Problem details:
From the entries below, tally how many lines contain "pure" and report only that figure.

[Source texts of formatted documents]
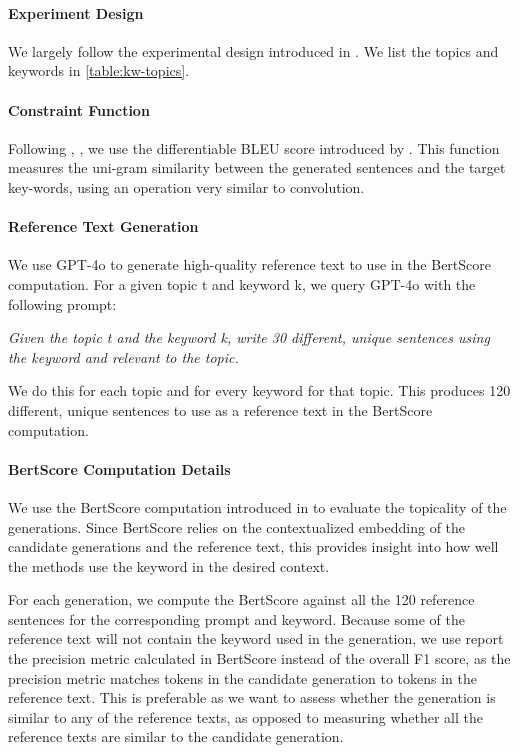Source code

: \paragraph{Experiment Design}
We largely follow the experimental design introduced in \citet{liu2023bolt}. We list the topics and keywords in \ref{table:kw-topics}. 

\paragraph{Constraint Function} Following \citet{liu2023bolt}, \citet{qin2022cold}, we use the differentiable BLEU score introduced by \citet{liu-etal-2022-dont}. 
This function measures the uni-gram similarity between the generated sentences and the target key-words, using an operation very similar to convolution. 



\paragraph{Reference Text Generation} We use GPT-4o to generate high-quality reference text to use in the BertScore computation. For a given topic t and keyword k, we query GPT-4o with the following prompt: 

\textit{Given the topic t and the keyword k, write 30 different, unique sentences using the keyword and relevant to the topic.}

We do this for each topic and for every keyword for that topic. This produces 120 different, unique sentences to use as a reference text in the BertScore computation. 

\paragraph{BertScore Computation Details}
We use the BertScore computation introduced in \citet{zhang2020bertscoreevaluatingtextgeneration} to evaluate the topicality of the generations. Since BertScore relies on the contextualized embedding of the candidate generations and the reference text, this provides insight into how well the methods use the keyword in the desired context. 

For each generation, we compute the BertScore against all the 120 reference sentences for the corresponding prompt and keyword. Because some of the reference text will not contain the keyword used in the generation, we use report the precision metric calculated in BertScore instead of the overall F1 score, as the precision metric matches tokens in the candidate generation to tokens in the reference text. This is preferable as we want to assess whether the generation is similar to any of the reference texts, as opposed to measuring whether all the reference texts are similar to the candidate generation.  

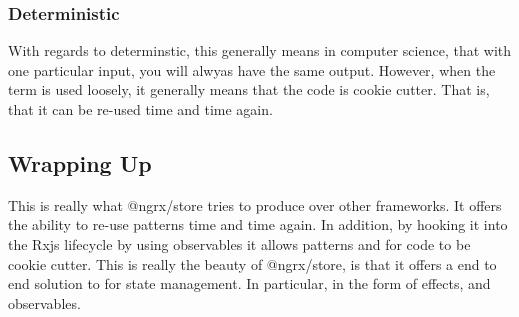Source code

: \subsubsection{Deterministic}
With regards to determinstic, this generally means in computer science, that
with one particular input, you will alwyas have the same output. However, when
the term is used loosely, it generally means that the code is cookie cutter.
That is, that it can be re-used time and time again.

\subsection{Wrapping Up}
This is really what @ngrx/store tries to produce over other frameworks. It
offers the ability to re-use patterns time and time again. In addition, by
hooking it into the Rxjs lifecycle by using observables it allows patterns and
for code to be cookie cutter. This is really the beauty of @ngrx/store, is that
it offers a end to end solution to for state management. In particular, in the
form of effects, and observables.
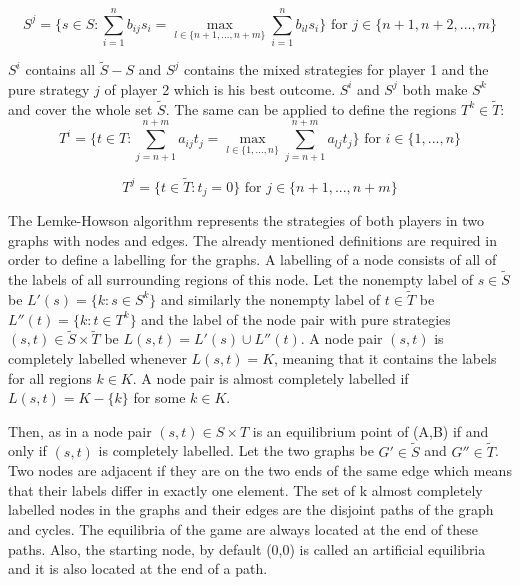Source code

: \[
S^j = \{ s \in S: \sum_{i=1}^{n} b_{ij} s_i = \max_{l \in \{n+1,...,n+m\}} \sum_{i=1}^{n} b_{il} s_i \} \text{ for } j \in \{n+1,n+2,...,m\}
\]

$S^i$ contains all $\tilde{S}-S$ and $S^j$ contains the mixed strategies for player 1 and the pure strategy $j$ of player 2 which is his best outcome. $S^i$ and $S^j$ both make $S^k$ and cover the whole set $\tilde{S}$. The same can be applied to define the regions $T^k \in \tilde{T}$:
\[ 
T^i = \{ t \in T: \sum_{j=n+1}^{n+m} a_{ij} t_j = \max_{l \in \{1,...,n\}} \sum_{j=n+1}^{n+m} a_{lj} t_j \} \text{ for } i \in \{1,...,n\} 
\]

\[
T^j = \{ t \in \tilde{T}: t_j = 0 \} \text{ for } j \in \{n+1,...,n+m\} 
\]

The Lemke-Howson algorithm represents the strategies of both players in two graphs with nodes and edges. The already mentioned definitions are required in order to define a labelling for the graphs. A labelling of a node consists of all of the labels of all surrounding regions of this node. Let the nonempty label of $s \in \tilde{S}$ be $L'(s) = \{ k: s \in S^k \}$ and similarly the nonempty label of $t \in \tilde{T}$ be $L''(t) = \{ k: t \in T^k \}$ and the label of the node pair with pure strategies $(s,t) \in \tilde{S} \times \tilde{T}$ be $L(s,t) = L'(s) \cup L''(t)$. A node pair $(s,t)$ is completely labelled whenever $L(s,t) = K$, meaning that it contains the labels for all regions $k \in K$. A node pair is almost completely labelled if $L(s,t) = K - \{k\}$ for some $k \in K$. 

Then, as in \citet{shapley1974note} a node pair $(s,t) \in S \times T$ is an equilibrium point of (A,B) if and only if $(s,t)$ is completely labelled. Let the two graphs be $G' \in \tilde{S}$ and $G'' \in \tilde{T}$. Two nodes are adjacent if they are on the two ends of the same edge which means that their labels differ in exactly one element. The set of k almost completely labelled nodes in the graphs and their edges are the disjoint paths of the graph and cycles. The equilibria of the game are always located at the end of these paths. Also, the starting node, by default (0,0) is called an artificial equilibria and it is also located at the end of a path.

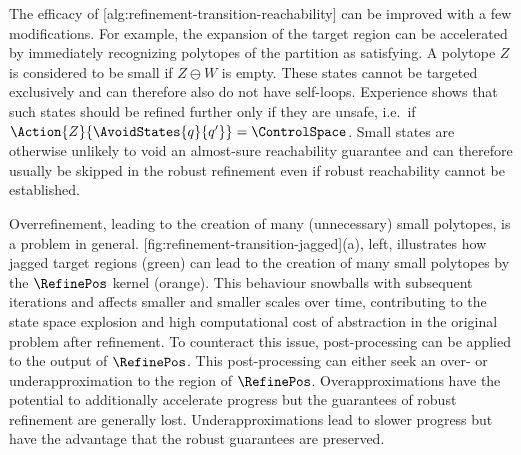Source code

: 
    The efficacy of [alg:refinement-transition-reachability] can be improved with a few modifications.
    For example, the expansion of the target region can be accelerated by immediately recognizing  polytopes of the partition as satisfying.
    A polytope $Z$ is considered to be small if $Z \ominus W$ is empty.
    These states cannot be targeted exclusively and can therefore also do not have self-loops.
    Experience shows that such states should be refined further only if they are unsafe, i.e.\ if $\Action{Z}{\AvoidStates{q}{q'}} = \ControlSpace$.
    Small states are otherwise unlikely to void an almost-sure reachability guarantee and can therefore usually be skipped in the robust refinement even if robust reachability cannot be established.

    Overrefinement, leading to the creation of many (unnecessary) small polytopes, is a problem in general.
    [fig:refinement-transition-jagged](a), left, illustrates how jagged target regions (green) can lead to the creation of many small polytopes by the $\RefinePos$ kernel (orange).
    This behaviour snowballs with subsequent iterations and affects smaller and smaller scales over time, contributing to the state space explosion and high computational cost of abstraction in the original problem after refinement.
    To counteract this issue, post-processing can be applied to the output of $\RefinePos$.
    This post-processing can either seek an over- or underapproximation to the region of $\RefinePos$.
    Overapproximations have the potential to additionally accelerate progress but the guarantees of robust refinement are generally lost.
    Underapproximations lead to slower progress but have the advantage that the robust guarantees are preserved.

Answer to this problem:
2